With an introduction from Ms Lim – herself a Paranakan – he offered to show me his shophouse with its display of old photographs more fascinating than the museum’s exhibits because here was the man and the photographs showed his ancestors. Others historic images gave an insight into Peranakan people and their elite position in society with elegant houses and 1930s cars.

‘This is what a Peranakan house is like,’ he said as we went through his shophouse, Mr Wee pausing for my photography with the casual air of someone who had been photographed many times before.
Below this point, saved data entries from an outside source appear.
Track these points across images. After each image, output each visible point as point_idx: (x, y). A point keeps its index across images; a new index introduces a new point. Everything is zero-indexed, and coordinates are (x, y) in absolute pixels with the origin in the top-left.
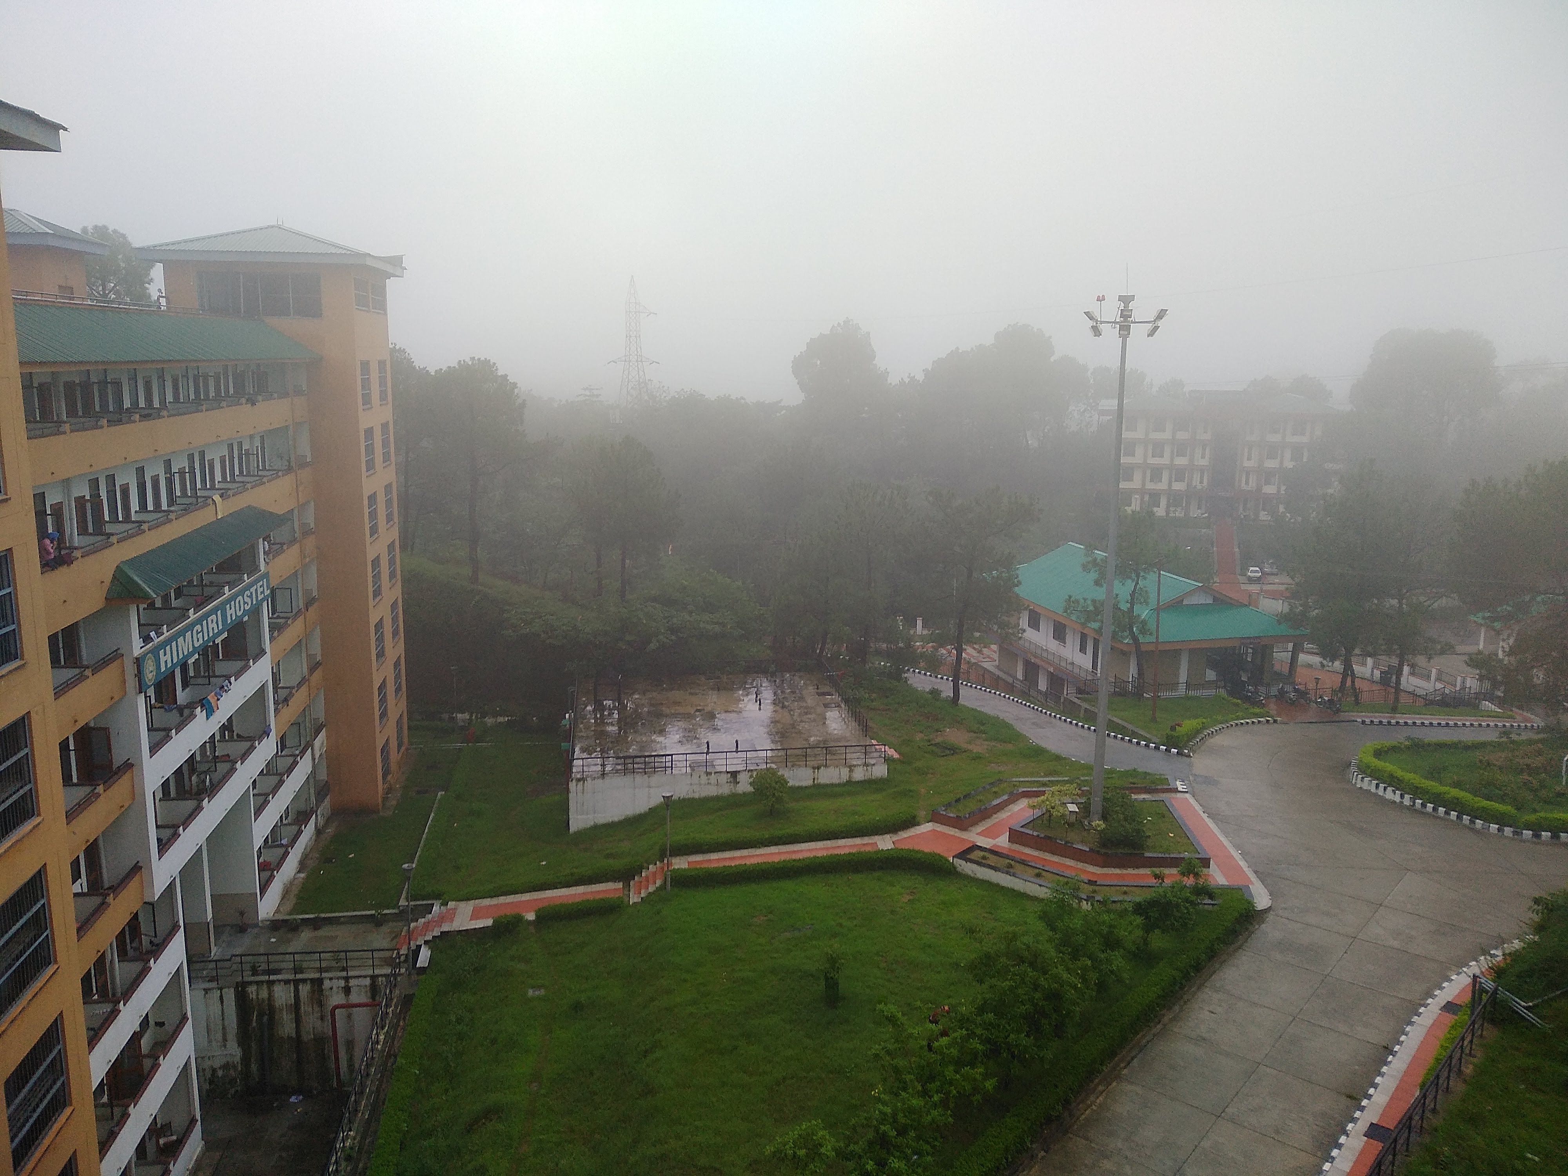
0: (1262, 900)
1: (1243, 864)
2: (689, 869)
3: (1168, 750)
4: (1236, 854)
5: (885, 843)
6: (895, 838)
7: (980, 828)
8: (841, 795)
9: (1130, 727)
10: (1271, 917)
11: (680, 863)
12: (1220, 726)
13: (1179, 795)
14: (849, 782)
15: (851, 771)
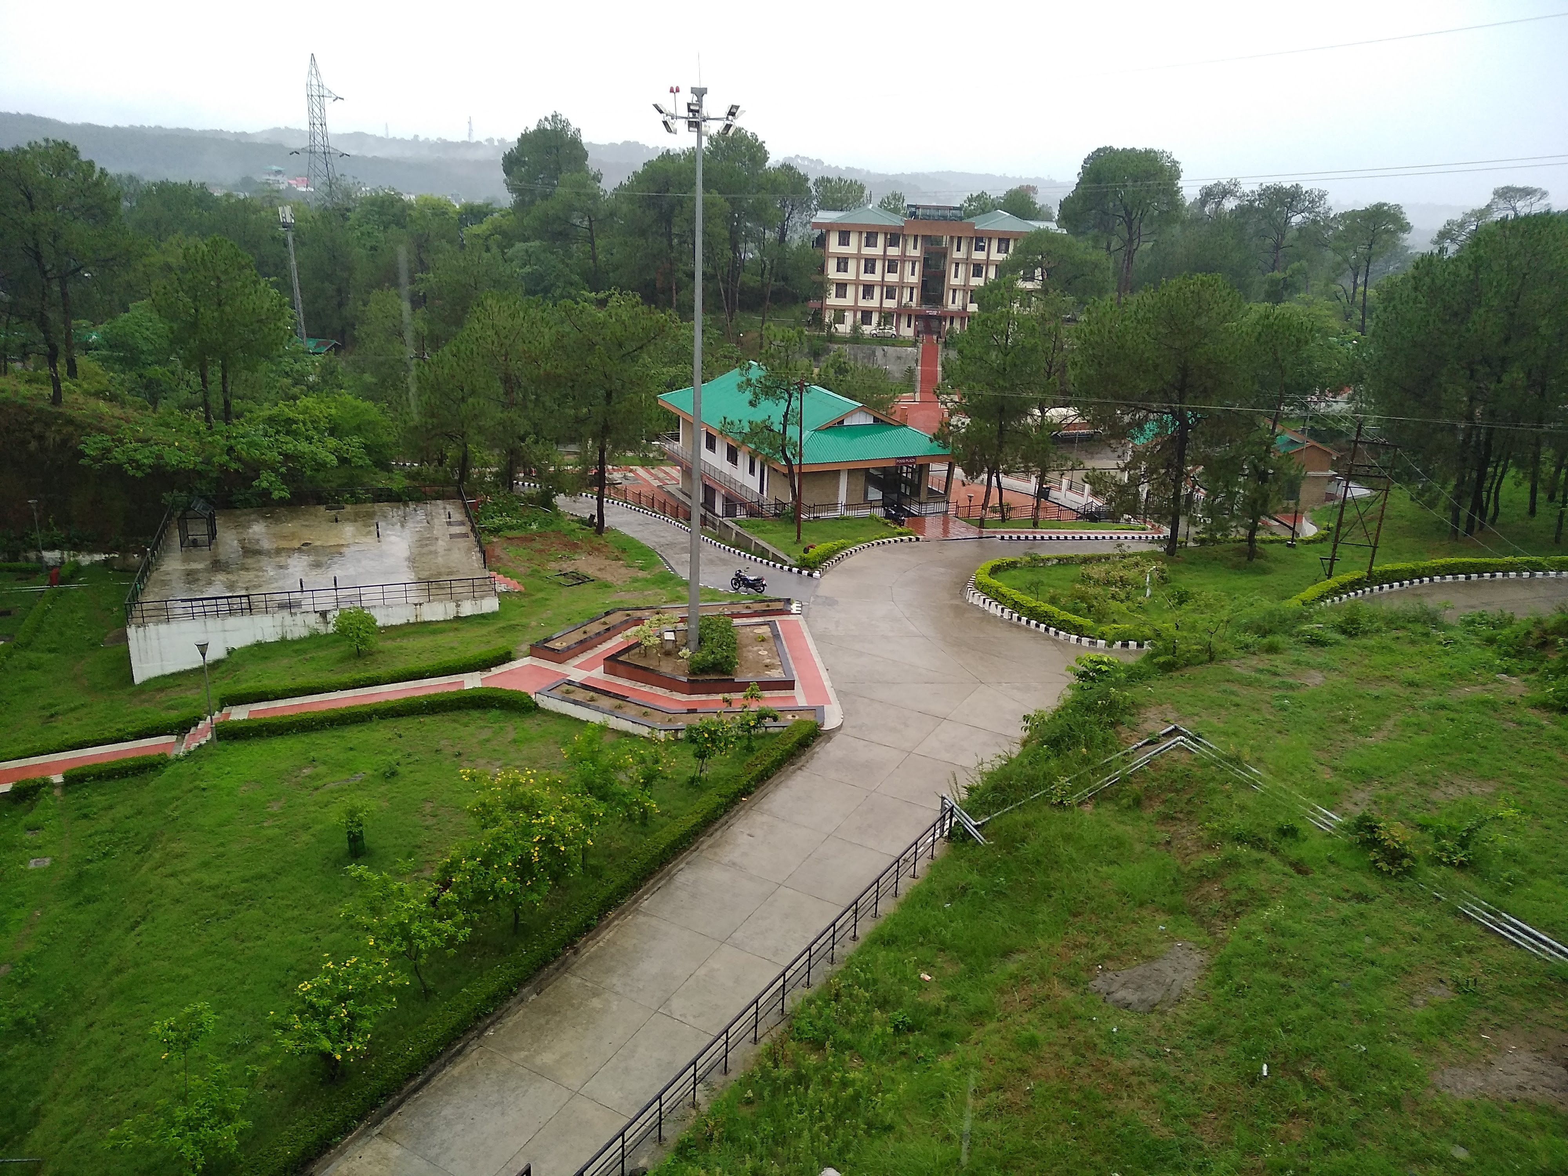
0: (831, 721)
1: (827, 684)
2: (248, 720)
3: (800, 572)
4: (824, 675)
5: (472, 681)
6: (486, 674)
7: (577, 661)
8: (442, 632)
9: (772, 549)
10: (838, 737)
11: (239, 714)
12: (860, 546)
13: (791, 617)
14: (458, 618)
15: (458, 606)
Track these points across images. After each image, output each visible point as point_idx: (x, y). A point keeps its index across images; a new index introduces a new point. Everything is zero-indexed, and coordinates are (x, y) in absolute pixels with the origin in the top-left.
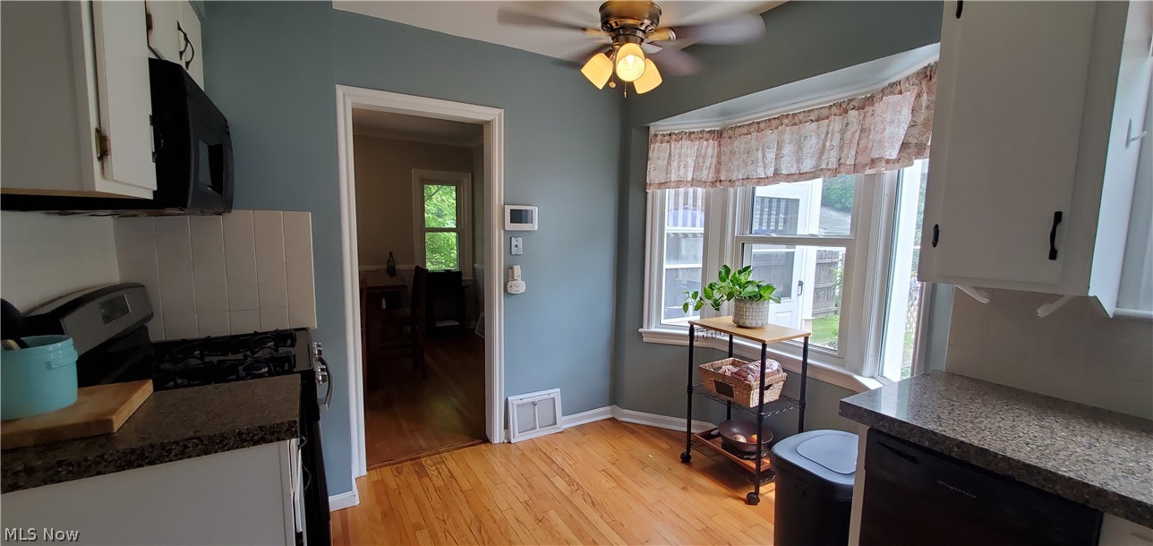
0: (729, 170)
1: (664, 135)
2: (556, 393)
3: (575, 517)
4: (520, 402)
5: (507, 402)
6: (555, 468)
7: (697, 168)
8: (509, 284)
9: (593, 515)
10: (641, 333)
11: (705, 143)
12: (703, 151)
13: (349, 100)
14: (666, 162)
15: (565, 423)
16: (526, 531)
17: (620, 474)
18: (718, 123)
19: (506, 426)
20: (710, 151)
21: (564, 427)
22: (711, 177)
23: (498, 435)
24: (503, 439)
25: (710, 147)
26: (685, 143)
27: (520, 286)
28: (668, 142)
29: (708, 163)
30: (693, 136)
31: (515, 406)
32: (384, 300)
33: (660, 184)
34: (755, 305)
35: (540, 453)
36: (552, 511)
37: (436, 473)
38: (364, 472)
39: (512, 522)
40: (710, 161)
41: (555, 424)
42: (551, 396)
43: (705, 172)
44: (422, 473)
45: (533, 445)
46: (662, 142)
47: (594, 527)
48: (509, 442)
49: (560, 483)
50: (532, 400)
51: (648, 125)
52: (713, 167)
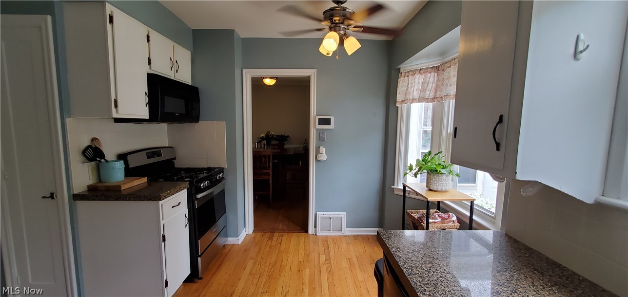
0: (441, 91)
1: (406, 73)
2: (343, 215)
3: (316, 275)
4: (323, 216)
5: (316, 214)
6: (327, 251)
7: (423, 90)
8: (318, 156)
9: (325, 276)
10: (393, 189)
11: (429, 74)
12: (428, 80)
13: (248, 75)
14: (406, 88)
15: (347, 231)
16: (290, 273)
17: (356, 262)
18: (439, 62)
19: (315, 227)
20: (431, 80)
21: (347, 234)
22: (432, 95)
23: (311, 229)
24: (314, 233)
25: (432, 77)
26: (417, 76)
27: (324, 157)
28: (408, 76)
29: (430, 87)
30: (422, 71)
31: (320, 218)
32: (300, 161)
33: (402, 101)
34: (436, 176)
35: (326, 243)
36: (308, 269)
37: (276, 240)
38: (251, 232)
39: (288, 267)
40: (431, 86)
41: (342, 231)
42: (340, 216)
43: (428, 93)
44: (271, 238)
45: (326, 239)
46: (404, 77)
47: (320, 282)
48: (316, 235)
49: (323, 258)
50: (329, 216)
51: (398, 67)
52: (433, 89)
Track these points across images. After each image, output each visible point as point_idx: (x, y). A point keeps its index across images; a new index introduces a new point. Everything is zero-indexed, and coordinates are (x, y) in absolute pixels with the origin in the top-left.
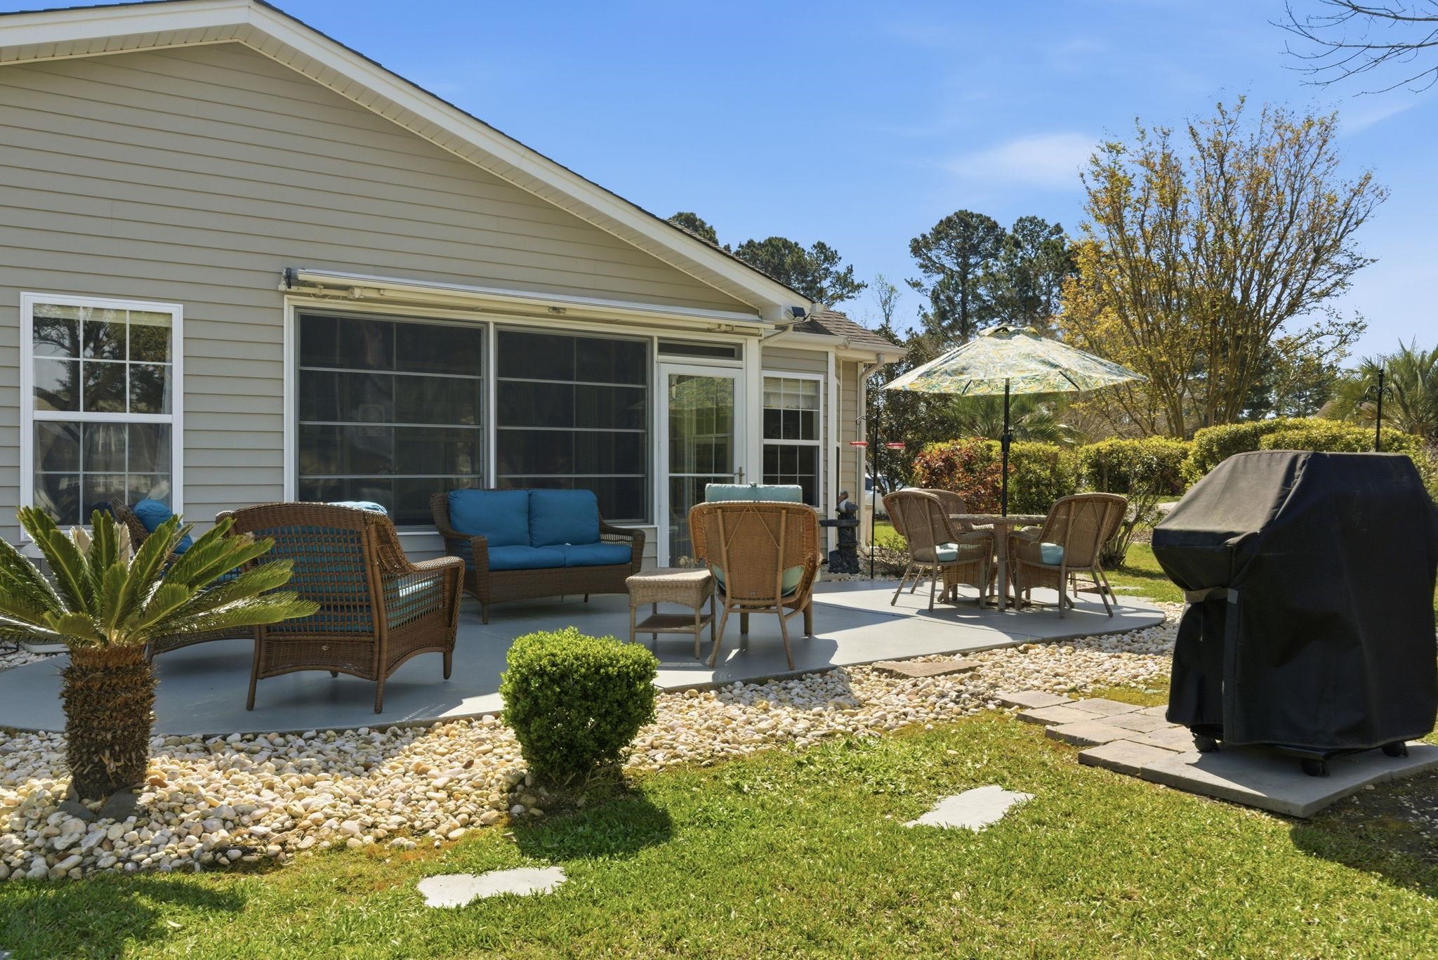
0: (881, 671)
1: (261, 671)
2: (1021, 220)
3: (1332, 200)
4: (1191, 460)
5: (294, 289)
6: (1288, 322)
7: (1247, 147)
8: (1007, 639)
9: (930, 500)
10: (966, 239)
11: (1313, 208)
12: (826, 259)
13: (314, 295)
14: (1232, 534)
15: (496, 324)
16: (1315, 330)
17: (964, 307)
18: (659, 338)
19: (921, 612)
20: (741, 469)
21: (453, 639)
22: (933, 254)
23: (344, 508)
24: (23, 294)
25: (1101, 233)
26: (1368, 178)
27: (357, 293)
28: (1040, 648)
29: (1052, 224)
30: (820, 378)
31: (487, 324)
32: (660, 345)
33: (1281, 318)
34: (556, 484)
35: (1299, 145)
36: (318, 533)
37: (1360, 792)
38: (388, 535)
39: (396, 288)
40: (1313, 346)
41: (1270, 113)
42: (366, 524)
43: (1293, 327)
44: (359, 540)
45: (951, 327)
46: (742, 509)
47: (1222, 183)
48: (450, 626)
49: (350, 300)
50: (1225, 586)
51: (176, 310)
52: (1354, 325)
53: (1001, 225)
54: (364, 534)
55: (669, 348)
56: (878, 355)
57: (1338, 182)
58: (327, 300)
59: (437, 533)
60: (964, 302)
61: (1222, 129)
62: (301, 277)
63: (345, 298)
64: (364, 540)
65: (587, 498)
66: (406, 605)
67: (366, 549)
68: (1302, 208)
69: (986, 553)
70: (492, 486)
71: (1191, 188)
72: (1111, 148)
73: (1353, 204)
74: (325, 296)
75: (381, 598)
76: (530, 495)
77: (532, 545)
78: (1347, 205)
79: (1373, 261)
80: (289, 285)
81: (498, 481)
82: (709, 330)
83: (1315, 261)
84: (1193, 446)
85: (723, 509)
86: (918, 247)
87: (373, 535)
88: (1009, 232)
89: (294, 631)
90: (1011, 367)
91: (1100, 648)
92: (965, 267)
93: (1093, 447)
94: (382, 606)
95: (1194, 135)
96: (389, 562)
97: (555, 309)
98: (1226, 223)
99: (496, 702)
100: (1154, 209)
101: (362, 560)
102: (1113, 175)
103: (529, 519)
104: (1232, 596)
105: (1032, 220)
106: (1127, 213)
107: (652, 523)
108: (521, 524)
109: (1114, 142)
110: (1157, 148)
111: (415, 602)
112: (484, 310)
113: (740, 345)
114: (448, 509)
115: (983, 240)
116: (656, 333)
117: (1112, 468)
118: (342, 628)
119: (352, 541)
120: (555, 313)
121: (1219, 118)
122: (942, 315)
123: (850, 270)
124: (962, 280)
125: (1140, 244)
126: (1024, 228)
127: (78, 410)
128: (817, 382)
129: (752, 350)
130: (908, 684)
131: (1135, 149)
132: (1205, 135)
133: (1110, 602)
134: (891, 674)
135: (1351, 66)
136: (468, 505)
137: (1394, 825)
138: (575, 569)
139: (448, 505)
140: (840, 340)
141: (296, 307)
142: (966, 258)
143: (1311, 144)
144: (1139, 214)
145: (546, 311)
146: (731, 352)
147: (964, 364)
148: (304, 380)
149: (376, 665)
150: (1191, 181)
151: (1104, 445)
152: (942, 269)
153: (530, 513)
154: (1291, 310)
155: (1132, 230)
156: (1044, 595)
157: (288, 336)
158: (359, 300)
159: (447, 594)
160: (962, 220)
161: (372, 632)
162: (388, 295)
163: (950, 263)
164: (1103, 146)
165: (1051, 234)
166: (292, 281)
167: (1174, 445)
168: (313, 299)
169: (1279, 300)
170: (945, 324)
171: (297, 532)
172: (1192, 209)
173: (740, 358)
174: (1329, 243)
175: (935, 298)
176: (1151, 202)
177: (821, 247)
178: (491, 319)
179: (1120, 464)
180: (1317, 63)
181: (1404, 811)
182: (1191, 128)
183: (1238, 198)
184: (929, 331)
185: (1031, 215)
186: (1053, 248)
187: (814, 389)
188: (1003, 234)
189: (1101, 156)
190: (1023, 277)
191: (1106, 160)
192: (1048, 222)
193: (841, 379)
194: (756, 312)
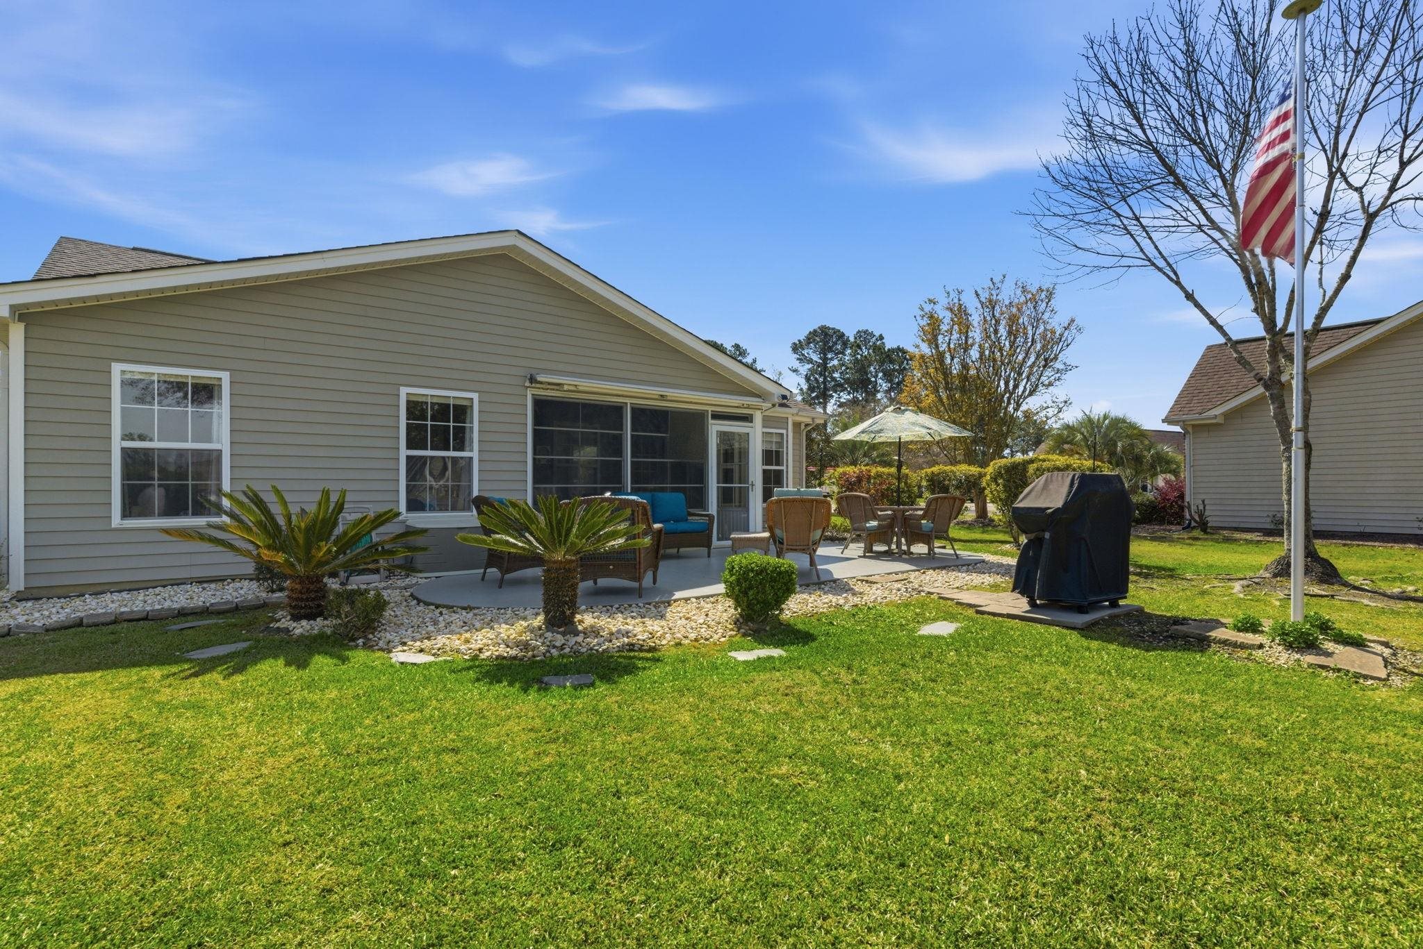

The front room was the shop; the second was a private room with his collection of photographs, furniture and space for some office work; then there was the third room open to light and air, with water and greenery and good feng shui; and finally the kitchen, the domain of the women and the Kitchen God listening to their gossip.

In front of his wall of photographs disappearing up the stairway to the next floor, Mr Wee paused, indicating the images. ‘That’s my great grandfather,’ he said. ‘That’s my grandfather … this is my mother.’ Now his image resides among his ancestors’ images, a man of his time among the men, women and children of their time at the peak of the Peranakan culture and society.

Gardens by the Bay
As I left, he gave me the Peranakan Association’s beautifully produced quarterly magazine – a glossy, modern Singapore showcase of Peranakan life linking today’s flowering with the culture’s historic roots. It also listed Peranakan associations in Malaysia, Thailand, Indonesia and Australia. Old culture, modern communications and network structures: the Peranakan  hope for the future.

Four days in Singapore. A thousand photographs. Not bad. But still not enough … maybe one last call. The new Gardens by the Bay, recommended by another Peranakan friend living in Thailand. The light had gone, perfect, and over the bay was a night cityscape and in the gardens there were sci-fi ‘trees’, maybe 20 metres high and slicing the night with blue light.

I thought, not for the first time: ‘Yes, Singapore really clicks with me.’